The hard-learned lessons from earlier Ebola outbreaks—early case identification, communicating how to protect oneself and tracking all people who may have been exposed—are challenging to apply in this epidemic, which is hobbled by poor health infrastructure, the massive scale of the outbreak and little funding to mount a comprehensive response. If even one person who encountered bodily fluids of an Ebola patient is missed by surveillance, he or she can go on to infect family, friends and medical personnel. WHO has estimated it will take anywhere from six to nine months to contain the outbreak that will likely claim another 20,000 lives.

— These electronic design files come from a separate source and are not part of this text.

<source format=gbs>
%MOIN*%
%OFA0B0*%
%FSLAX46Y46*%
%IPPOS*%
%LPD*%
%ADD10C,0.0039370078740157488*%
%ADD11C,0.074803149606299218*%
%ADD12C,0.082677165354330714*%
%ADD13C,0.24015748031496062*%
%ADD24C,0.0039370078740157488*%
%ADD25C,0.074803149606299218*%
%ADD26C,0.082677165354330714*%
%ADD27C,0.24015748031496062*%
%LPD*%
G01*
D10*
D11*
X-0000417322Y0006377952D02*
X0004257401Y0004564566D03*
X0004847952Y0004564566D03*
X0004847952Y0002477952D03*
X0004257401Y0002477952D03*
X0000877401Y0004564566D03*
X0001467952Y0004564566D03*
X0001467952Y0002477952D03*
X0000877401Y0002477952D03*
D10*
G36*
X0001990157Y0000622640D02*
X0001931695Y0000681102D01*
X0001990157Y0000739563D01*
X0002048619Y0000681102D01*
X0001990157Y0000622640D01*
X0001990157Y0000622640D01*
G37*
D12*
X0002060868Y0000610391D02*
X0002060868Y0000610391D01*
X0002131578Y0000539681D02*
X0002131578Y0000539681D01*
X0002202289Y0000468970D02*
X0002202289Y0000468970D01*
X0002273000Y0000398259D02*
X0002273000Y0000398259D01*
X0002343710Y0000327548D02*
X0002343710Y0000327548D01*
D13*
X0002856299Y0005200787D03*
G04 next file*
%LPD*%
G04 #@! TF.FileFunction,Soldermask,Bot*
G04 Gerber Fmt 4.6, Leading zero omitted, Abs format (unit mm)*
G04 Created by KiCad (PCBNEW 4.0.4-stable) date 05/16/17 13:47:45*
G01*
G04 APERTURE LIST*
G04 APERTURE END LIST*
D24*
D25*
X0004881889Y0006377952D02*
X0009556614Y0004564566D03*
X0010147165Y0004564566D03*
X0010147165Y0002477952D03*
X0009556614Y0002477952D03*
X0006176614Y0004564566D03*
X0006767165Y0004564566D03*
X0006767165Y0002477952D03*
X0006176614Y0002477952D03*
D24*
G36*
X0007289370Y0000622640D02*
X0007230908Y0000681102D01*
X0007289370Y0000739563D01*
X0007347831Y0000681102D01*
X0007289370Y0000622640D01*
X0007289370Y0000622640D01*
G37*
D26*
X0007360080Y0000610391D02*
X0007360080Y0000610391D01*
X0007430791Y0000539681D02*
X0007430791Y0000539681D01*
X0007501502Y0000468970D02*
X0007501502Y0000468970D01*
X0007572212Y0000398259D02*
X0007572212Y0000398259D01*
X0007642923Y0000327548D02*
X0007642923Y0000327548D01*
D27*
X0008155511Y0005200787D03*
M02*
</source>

This week the U.S. Department of Health and Human Services announced it inked a contract with the makers of ZMapp—the experimental Ebola drug administered to a limited number of patients—to support their work. The drug has recently proved successful at treating the virus in monkeys. With the initial contract of $24.9 million over the next 18 months, Mapp Pharmaceutical will manufacture a small amount of the drug for early-stage clinical studies to demonstrate its safety and efficacy in people.
The WHO expert panel that convened on Thursday and Friday considered the outlook for at least another seven potential Ebola therapies beyond ZMapp, but none of the options have yet proved effective at treating Ebola in humans. One option that has already netted U.S. Food and Drug Administration approval for emergency use in Ebola-infected patients, a drug from Tekmira Pharmaceuticals, has a limited stock available now and could have 900 courses ready by early 2015, according to WHO projections. Using so-called small interfering RNA, or siRNA, the drug targets essential viral genes to stop the virus from replicating—at least in monkeys and guinea pigs. Tekmira siRNAs and ZMapp “are both head and shoulders above everything else in terms of demonstrated efficacy in nonhuman primates,” says Thomas Geisbert, an expert on Ebola virus at The University of Texas Medical Branch at Galveston who has worked on most of the experimental treatments and vaccines under consideration.

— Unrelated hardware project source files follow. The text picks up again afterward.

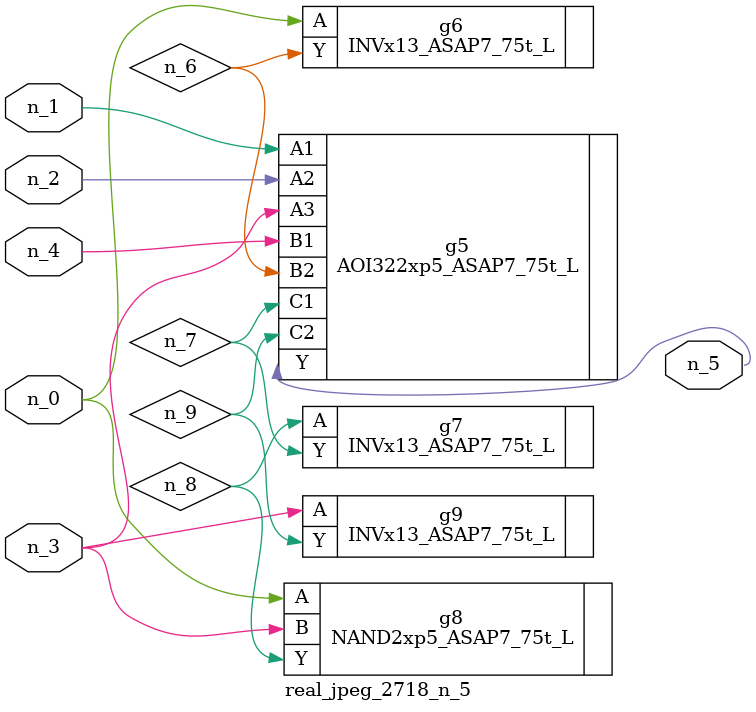
<source format=v>
module real_jpeg_2718_n_5 (n_4, n_0, n_1, n_2, n_3, n_5);

input n_4;
input n_0;
input n_1;
input n_2;
input n_3;

output n_5;

wire n_8;
wire n_6;
wire n_7;
wire n_9;

INVx13_ASAP7_75t_L g6 ( 
.A(n_0),
.Y(n_6)
);

NAND2xp5_ASAP7_75t_L g8 ( 
.A(n_0),
.B(n_3),
.Y(n_8)
);

AOI322xp5_ASAP7_75t_L g5 ( 
.A1(n_1),
.A2(n_2),
.A3(n_3),
.B1(n_4),
.B2(n_6),
.C1(n_7),
.C2(n_9),
.Y(n_5)
);

INVx13_ASAP7_75t_L g9 ( 
.A(n_3),
.Y(n_9)
);

INVx13_ASAP7_75t_L g7 ( 
.A(n_8),
.Y(n_7)
);


endmodule
</source>
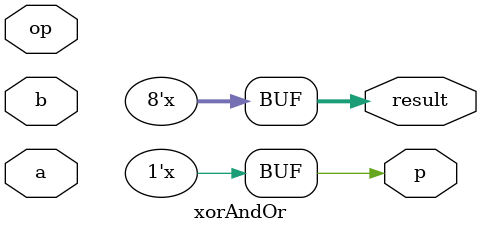
<source format=v>
`timescale 1ns / 1ps
`define OR  2'b00
`define XOR 2'b01
`define AND 2'b10

module xorAndOr(op, a, b, result, p);
    input        op;        // operations: 1 -> and, 0 -> xor;
    input  [7:0] a, b;      // Temp accumulators
    output [7:0] result;    // result of the operation
    output       p;         // bit parity
 
assign result = (op == `OR)  ? a|b : 8'bz;
assign result = (op == `XOR) ? a^b : 8'bz;
assign result = (op == `AND) ? a&b : 8'bz;

assign p = result[0];

endmodule

</source>
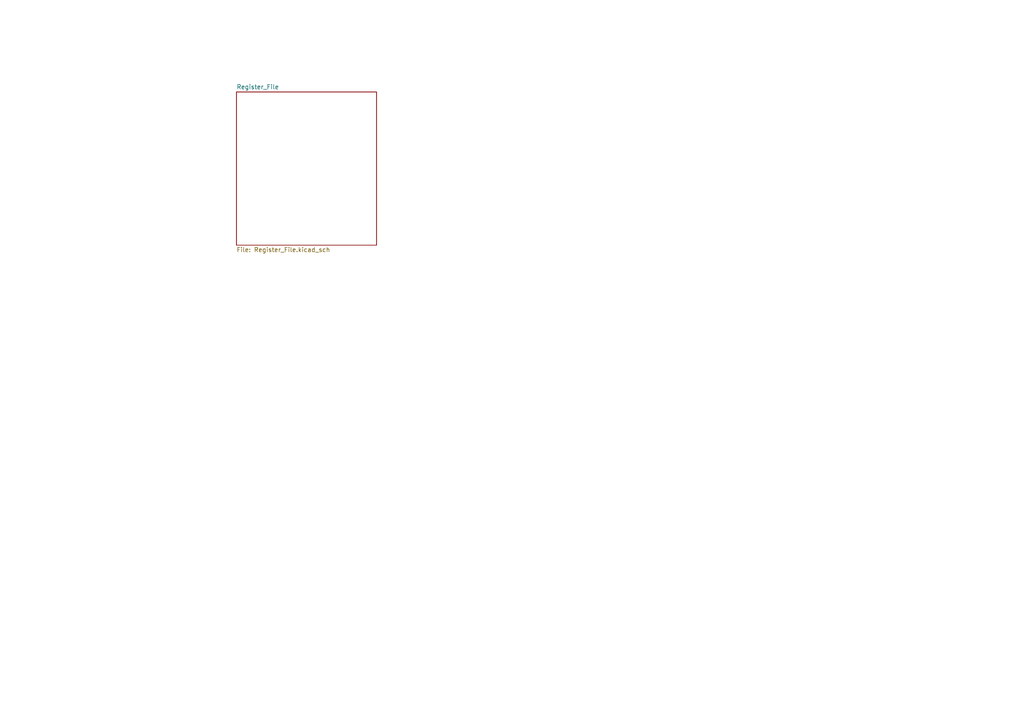
<source format=kicad_sch>
(kicad_sch
	(version 20231120)
	(generator "eeschema")
	(generator_version "8.0")
	(uuid "ef89d34a-0faf-4d0b-8858-25a7619a319e")
	(paper "A4")
	(lib_symbols)
	(sheet
		(at 68.58 26.67)
		(size 40.64 44.45)
		(fields_autoplaced yes)
		(stroke
			(width 0.1524)
			(type solid)
		)
		(fill
			(color 0 0 0 0.0000)
		)
		(uuid "e5e5f22c-3dd6-4e6e-b5f6-bd5aaccf4a39")
		(property "Sheetname" "Register_File"
			(at 68.58 25.9584 0)
			(effects
				(font
					(size 1.27 1.27)
				)
				(justify left bottom)
			)
		)
		(property "Sheetfile" "Register_File.kicad_sch"
			(at 68.58 71.7046 0)
			(effects
				(font
					(size 1.27 1.27)
				)
				(justify left top)
			)
		)
		(instances
			(project "Main_CPU"
				(path "/ef89d34a-0faf-4d0b-8858-25a7619a319e"
					(page "2")
				)
			)
		)
	)
	(sheet_instances
		(path "/"
			(page "1")
		)
	)
)

</source>
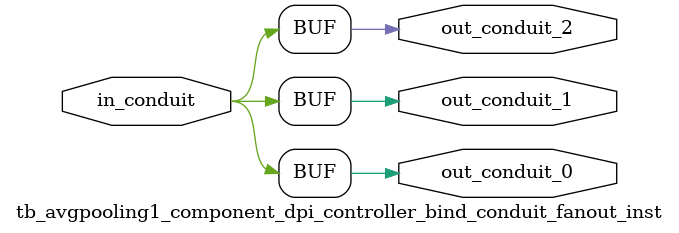
<source format=sv>


 


// --------------------------------------------------------------------------------
//| Avalon Conduit Fan-Out
// --------------------------------------------------------------------------------

// ------------------------------------------
// Generation parameters:
//   output_name:       tb_avgpooling1_component_dpi_controller_bind_conduit_fanout_inst
//   numFanOut:         3
//   
// ------------------------------------------

module tb_avgpooling1_component_dpi_controller_bind_conduit_fanout_inst (     

// Interface: out_conduit_0
 output                    out_conduit_0,
// Interface: out_conduit_1
 output                    out_conduit_1,
// Interface: out_conduit_2
 output                    out_conduit_2,

// Interface: in_conduit
 input                   in_conduit

);

   assign  out_conduit_0 = in_conduit;
   assign  out_conduit_1 = in_conduit;
   assign  out_conduit_2 = in_conduit;

endmodule //


</source>
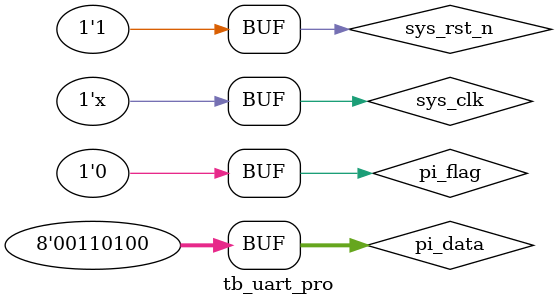
<source format=v>
`timescale  1ns/1ns

module	tb_uart_pro();
reg	sys_rst_n		;
reg	sys_clk			;
reg[7:0]	pi_data	;
reg	pi_flag			;

wire	[9:0]	x;
wire	[9:0]	y;
wire	[9:0]	w;
wire	[9:0]	h;

initial begin
        sys_clk    = 1'b1;
        sys_rst_n <= 1'b0;
        #20;
        sys_rst_n <= 1'b1;
end

//模拟发送7次数据，分别为0~7
initial begin
        pi_data <= 8'b0;
        pi_flag <= 1'b0;
        #200
        //发送数据0
        pi_data <= 8'd54;
        pi_flag <= 1'b1;
        #20
        pi_flag <= 1'b0;
//每发送1bit数据需要5208个时钟周期，一帧数据为10bit
//所以需要数据延时(5208*20*10)后再产生下一个数据
        #(5208*20*10);
        //发送数据1
        pi_data <= 8'd52;
        pi_flag <= 1'b1;
        #20
        pi_flag <= 1'b0;
        #(5208*20*10);
        //发送数据2
        pi_data <= 8'd48;
        pi_flag <= 1'b1;
        #20
        pi_flag <= 1'b0;
        #(5208*20*10);
        //发送数据3
        pi_data <= 8'd52;
        pi_flag <= 1'b1;
        #20
        pi_flag <= 1'b0;
        #(5208*20*10);
        //发送数据4
        pi_data <= 8'd56;
        pi_flag <= 1'b1;
        #20
        pi_flag <= 1'b0;
        #(5208*20*10);
        //发送数据5
        pi_data <= 8'd48;
        pi_flag <= 1'b1;
        #20
        pi_flag <= 1'b0;
        #(5208*20*10);
        //发送数据6
        pi_data <= 8'd48;
        pi_flag <= 1'b1;
        #20
        pi_flag <= 1'b0;
        #(5208*20*10);
        //发送数据7
        pi_data <= 8'd48;
        pi_flag <= 1'b1;
        #20
        pi_flag <= 1'b0;
		#(5208*20*10);
		//发送数据8
        pi_data <= 8'd49;
        pi_flag <= 1'b1;
        #20
        pi_flag <= 1'b0;
		#(5208*20*10);
		 //发送数据9
        pi_data <= 8'd50;
        pi_flag <= 1'b1;
        #20
        pi_flag <= 1'b0;
		#(5208*20*10);
		 //发送数据10
        pi_data <= 8'd51;
        pi_flag <= 1'b1;
        #20
        pi_flag <= 1'b0;
		#(5208*20*10);
		 //发送数据11
        pi_data <= 8'd52;
        pi_flag <= 1'b1;
        #20
        pi_flag <= 1'b0;
end

//sys_clk:每10ns电平翻转一次，产生一个50MHz的时钟信号
always #10 sys_clk = ~sys_clk;
uart_pro	tb_uart_pro
(
	.sys_rst_n(sys_rst_n)		,
	.sys_clk(sys_clk)			,
	.pi_data(pi_data)			,
	.pi_flag(pi_flag)			,
	
	.x(x),
	.y(y),
	.w(w),
	.h(h)
	
);
endmodule
</source>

Other experimental options include:
—AVI-7537, a drug designed to block viral protein from being made, has shown human tolerability in early studies and could have 100 courses available by early 2015. It has been shown to help monkeys survive Ebola some 60 to 80 percent of the time.
—Hyperimmune globulin, prepared by purifying and concentrating plasma of immunized animals or previously infected humans with high titers (concentrations) of neutralizing antibody against Ebola virus, which have been shown to be protective in monkeys but are not currently available and would not be expected before mid-2015.
—Favipivavir, although more than 10,000 treatment doses may be available, this drug approved in Japan for influenza treatment would need to be used at much higher doses than those typically tested for use on the flu. It has been shown to help mice survive, but only one of out six monkeys responded to the tested dosage.
—BioCryst, an antiviral that needs more animal treatment data before it could be considered.
—Interferons, meanwhile, are already commercially available and have been shown to delay time to death in monkeys although they did not increase overall survival. Moreover, it remains unclear which interferon to use, when and at what dosage regimen to yield optimal results.
To date, treatment of Ebola patients has focused on replacing lost electrolytes and monitoring bodily functions and protein deficiencies. Greater action needs to be taken now, Kieny said. More people have died from this outbreak than all prior Ebola outbreaks combined.